======== Extract provided
T1200 Elastic Security · Elastic

Detect Hardware Additions in Elastic Security

Adversaries may physically introduce computer accessories, networking hardware, or other computing devices into a system or network to gain access or expand capabilities. Hardware additions range from passive network taps (Throwing Star LAN Tap) to active keystroke injection devices (USB Rubber Ducky, Bash Bunny, O.MG Cable), rogue wireless access points, DMA attack devices (PCILeech), and fully autonomous compute devices (Raspberry Pi, netbooks) providing persistent network footholds. Unlike purely software-based attacks, hardware additions require physical proximity to target systems and can bypass many software security controls by presenting as trusted peripherals. The DarkVishnya threat group is documented connecting Bash Bunny, Raspberry Pi, and inexpensive netbooks directly to victim organization networks to establish persistent access and conduct internal reconnaissance. Detection relies primarily on monitoring for unexpected device class connections via Windows Plug and Play audit events, correlating new HID device connections with subsequent automated keystroke injection patterns, and identifying new network interfaces with unknown MAC addresses appearing on internal segments.

MITRE ATT&CK

Tactic
Initial Access
Technique
T1200 Hardware Additions
Canonical reference
https://attack.mitre.org/techniques/T1200/

Elastic Detection Query

Elastic Security (Elastic)
eql
sequence by host.name with maxspan=5m
  [any where event.code == "6416" and
   (
     winlog.event_data.HardwareIds like~ "*VID_2B04*" or
     winlog.event_data.HardwareIds like~ "*VID_16D0*" or
     winlog.event_data.HardwareIds like~ "*VID_2E8A*" or
     winlog.event_data.HardwareIds like~ "*VID_2341*" or
     winlog.event_data.HardwareIds like~ "*VID_1B4F*" or
     winlog.event_data.HardwareIds like~ "*VID_221A*" or
     winlog.event_data.HardwareIds like~ "*VID_04D8*" or
     (
       winlog.event_data.ClassName like~ "HIDClass" and
       not (
         winlog.event_data.HardwareIds like~ "*VID_045E*" or
         winlog.event_data.HardwareIds like~ "*VID_046D*" or
         winlog.event_data.HardwareIds like~ "*VID_05AC*" or
         winlog.event_data.HardwareIds like~ "*VID_413C*" or
         winlog.event_data.HardwareIds like~ "*VID_03F0*" or
         winlog.event_data.HardwareIds like~ "*VID_17EF*"
       )
     ) or
     (
       winlog.event_data.ClassName like~ "Net*" and
       winlog.event_data.DeviceId like~ "*USB*" and
       not (
         winlog.event_data.HardwareIds like~ "*VID_045E*" or
         winlog.event_data.HardwareIds like~ "*VID_046D*" or
         winlog.event_data.HardwareIds like~ "*VID_05AC*"
================
======== Given entries
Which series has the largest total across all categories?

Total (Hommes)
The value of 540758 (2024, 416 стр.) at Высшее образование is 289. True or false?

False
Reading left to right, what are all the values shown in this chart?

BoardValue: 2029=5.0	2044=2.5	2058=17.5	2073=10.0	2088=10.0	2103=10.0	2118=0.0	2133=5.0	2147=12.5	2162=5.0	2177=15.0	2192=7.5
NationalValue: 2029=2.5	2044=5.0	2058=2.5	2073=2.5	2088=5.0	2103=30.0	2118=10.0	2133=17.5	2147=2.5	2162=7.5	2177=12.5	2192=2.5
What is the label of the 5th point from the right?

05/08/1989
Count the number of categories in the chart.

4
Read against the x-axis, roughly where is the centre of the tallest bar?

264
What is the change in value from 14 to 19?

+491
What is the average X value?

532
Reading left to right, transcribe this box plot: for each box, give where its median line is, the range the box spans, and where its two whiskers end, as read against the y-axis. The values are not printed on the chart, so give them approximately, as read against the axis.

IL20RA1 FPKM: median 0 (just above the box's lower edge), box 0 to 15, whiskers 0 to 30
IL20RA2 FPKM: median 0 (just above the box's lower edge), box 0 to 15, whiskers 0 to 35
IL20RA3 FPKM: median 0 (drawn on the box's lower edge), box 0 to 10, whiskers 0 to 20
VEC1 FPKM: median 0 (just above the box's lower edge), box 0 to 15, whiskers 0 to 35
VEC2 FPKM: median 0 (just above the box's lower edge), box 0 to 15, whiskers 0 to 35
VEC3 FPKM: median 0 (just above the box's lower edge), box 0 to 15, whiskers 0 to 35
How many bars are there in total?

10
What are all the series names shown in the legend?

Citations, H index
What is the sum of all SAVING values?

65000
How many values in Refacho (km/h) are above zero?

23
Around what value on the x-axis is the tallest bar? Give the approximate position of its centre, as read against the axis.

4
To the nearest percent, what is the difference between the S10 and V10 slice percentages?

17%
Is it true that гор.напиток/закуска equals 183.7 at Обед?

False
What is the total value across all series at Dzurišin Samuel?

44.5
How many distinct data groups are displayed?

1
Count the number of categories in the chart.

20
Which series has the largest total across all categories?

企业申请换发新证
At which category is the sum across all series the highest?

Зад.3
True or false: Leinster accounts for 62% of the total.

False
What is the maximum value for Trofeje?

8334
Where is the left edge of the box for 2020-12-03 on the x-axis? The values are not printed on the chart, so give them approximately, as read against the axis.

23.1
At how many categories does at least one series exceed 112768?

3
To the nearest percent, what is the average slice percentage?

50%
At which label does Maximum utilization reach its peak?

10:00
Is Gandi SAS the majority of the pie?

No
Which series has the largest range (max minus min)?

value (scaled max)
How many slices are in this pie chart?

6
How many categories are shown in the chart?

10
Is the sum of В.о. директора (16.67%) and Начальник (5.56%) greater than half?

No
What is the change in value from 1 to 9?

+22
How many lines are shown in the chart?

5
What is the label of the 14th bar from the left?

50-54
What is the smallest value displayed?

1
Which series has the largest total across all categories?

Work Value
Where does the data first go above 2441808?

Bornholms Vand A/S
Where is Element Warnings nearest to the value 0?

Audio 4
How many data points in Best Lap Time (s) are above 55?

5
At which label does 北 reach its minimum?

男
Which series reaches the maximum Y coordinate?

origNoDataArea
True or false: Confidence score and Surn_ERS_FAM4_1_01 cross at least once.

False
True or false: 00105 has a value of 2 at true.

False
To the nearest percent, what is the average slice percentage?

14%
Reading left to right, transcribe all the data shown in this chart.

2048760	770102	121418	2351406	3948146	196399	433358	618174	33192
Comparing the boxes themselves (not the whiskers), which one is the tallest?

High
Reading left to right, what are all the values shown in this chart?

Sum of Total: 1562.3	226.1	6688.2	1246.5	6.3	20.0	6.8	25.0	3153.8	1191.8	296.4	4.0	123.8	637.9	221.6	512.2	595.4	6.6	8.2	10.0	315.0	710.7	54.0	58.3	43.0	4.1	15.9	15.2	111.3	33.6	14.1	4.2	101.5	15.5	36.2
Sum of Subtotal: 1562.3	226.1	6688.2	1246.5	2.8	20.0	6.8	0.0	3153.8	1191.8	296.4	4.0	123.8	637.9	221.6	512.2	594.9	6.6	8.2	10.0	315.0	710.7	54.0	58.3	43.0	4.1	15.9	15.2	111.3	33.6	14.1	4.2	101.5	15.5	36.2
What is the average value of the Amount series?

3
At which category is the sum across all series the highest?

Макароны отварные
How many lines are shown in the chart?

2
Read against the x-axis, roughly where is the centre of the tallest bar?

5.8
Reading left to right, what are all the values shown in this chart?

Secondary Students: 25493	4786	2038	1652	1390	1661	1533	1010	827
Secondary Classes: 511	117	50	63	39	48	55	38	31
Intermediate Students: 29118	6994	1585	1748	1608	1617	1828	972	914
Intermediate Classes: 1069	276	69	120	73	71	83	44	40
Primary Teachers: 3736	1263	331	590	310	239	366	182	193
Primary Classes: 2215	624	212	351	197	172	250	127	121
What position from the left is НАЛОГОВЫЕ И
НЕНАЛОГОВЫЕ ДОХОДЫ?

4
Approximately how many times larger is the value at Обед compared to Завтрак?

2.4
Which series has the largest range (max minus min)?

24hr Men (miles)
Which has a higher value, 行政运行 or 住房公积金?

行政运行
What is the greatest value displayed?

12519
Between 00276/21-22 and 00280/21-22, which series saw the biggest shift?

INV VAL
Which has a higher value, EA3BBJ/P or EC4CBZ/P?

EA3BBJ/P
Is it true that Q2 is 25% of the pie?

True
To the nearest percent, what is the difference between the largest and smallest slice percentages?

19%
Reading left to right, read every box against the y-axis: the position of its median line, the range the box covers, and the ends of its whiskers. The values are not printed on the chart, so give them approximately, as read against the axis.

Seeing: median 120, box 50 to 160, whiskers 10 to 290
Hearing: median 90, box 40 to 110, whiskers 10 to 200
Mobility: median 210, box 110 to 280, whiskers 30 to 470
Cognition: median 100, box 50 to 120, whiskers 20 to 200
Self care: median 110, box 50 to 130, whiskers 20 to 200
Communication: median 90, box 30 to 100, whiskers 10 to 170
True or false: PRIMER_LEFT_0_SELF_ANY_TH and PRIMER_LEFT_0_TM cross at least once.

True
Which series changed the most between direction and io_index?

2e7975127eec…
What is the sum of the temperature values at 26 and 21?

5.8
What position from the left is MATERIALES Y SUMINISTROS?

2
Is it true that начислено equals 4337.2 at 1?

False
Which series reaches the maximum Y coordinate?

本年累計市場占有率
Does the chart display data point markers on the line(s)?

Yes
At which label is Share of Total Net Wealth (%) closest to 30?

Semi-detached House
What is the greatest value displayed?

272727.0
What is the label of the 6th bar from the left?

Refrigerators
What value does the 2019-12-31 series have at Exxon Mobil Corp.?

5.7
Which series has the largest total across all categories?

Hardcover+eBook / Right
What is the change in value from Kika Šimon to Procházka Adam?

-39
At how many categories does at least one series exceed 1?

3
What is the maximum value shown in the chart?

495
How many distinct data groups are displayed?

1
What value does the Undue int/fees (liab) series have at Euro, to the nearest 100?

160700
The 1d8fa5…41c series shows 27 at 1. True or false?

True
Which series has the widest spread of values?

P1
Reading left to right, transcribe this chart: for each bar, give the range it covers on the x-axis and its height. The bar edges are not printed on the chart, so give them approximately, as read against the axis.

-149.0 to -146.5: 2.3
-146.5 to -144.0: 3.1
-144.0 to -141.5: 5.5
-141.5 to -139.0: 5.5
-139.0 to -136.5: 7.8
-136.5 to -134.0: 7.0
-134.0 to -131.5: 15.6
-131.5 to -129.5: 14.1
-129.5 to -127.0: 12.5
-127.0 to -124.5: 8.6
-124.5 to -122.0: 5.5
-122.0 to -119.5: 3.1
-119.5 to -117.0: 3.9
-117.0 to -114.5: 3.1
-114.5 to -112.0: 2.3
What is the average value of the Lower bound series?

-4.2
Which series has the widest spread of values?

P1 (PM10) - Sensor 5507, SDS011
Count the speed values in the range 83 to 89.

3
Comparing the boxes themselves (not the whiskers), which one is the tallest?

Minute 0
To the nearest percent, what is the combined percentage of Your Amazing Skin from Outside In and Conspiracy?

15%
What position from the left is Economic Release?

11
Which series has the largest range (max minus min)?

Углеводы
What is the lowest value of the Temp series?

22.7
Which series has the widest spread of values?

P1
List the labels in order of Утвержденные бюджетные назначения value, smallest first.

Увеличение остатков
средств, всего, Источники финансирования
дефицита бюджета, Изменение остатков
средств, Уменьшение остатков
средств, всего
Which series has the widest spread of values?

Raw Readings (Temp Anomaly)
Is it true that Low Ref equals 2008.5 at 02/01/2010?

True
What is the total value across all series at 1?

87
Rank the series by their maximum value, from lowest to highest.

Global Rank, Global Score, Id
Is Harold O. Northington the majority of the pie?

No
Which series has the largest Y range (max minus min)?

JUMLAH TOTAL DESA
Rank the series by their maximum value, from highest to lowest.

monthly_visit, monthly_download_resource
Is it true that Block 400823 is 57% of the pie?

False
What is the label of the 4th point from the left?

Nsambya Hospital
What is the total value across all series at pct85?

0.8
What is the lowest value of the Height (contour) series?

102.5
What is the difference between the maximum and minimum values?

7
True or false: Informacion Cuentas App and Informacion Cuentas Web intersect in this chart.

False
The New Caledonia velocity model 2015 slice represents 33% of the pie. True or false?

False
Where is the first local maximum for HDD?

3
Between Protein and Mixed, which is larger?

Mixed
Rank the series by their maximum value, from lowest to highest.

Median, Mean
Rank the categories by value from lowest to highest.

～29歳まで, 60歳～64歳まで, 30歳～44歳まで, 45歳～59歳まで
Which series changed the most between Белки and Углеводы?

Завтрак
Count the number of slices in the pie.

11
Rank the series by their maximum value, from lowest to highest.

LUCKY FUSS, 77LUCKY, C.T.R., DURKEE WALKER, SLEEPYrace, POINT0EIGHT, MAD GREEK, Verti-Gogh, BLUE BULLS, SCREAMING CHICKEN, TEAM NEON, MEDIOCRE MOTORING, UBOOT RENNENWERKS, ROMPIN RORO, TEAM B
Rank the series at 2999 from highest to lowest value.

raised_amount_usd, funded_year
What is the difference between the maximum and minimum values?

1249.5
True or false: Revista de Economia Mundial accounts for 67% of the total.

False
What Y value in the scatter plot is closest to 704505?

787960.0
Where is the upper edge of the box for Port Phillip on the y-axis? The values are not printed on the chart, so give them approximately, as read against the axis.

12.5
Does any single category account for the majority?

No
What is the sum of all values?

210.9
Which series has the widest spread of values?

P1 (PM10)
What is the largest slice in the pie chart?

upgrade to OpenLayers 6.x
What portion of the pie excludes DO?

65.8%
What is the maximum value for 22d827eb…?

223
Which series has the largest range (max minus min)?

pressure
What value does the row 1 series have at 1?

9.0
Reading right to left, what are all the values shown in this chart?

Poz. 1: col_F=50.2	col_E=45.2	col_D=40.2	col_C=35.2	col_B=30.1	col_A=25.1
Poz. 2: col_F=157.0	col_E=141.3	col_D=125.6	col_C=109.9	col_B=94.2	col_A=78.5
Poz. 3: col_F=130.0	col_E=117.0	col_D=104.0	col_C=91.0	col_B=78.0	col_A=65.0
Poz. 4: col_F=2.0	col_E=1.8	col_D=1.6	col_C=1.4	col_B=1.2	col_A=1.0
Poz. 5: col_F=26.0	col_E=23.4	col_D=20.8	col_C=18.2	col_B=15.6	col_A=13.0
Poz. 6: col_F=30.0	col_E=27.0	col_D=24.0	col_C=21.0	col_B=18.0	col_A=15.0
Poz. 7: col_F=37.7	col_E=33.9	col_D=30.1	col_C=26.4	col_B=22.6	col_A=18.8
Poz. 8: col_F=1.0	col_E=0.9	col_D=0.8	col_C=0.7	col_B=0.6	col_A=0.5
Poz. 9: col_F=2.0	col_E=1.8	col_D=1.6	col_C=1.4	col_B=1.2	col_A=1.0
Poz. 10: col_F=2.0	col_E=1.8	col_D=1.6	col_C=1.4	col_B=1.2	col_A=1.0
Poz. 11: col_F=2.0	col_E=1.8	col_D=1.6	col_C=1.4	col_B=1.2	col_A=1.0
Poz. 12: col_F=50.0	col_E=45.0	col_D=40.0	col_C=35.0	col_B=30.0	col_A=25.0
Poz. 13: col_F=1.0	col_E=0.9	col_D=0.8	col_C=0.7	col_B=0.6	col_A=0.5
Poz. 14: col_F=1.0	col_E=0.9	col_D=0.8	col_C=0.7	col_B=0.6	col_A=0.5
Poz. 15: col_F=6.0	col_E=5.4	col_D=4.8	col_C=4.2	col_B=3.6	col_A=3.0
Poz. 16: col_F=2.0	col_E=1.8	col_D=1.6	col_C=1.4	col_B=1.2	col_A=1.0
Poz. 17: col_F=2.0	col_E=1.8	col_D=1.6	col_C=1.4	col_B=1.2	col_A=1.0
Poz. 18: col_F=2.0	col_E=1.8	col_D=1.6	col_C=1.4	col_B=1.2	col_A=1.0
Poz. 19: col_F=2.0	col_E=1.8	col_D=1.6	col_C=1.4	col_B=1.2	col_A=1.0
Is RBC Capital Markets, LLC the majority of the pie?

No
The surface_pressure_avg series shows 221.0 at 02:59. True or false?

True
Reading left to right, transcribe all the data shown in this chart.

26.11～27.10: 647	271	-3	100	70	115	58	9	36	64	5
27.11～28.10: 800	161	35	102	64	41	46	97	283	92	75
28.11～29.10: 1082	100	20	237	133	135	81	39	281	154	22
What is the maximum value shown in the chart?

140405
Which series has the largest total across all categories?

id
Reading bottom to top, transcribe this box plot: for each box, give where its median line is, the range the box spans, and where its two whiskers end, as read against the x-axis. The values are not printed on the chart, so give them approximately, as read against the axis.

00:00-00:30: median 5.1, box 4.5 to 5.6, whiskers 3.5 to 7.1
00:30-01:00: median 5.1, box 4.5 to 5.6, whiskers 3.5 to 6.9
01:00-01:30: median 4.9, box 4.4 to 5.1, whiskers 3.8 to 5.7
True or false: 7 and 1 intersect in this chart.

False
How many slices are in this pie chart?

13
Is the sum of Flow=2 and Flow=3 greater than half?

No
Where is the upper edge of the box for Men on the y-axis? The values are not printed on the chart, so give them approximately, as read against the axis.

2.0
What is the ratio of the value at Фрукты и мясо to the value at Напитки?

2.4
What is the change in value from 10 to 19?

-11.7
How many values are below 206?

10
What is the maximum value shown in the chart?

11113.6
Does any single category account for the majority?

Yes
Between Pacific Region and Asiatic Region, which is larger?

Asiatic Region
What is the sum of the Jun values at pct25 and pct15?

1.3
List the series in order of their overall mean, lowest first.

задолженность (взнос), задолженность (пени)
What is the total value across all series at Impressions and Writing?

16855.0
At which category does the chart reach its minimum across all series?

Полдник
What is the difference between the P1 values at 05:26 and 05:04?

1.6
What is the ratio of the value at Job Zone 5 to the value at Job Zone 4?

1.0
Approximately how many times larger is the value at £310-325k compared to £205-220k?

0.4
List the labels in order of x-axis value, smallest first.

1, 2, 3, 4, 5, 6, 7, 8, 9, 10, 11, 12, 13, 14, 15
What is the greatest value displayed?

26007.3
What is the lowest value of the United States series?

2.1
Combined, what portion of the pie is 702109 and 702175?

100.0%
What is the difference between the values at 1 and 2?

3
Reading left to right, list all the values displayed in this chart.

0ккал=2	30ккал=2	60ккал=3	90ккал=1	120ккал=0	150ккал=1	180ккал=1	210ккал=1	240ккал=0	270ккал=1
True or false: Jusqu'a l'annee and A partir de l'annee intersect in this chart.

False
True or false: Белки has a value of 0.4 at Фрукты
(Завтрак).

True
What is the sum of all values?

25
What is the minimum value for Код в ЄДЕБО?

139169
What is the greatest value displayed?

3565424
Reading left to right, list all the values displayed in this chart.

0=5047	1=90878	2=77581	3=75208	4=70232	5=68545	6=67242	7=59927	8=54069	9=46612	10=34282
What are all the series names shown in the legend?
================
[Activity] Reproduce the Hardware Additions page from the words "MITRE ATT&CK" through "Elastic Security (Elastic)", swapping "Canonical reference" for "Official reference".

[Written response]
MITRE ATT&CK

Tactic
Initial Access
Technique
T1200 Hardware Additions
Official reference
https://attack.mitre.org/techniques/T1200/

Elastic Detection Query

Elastic Security (Elastic)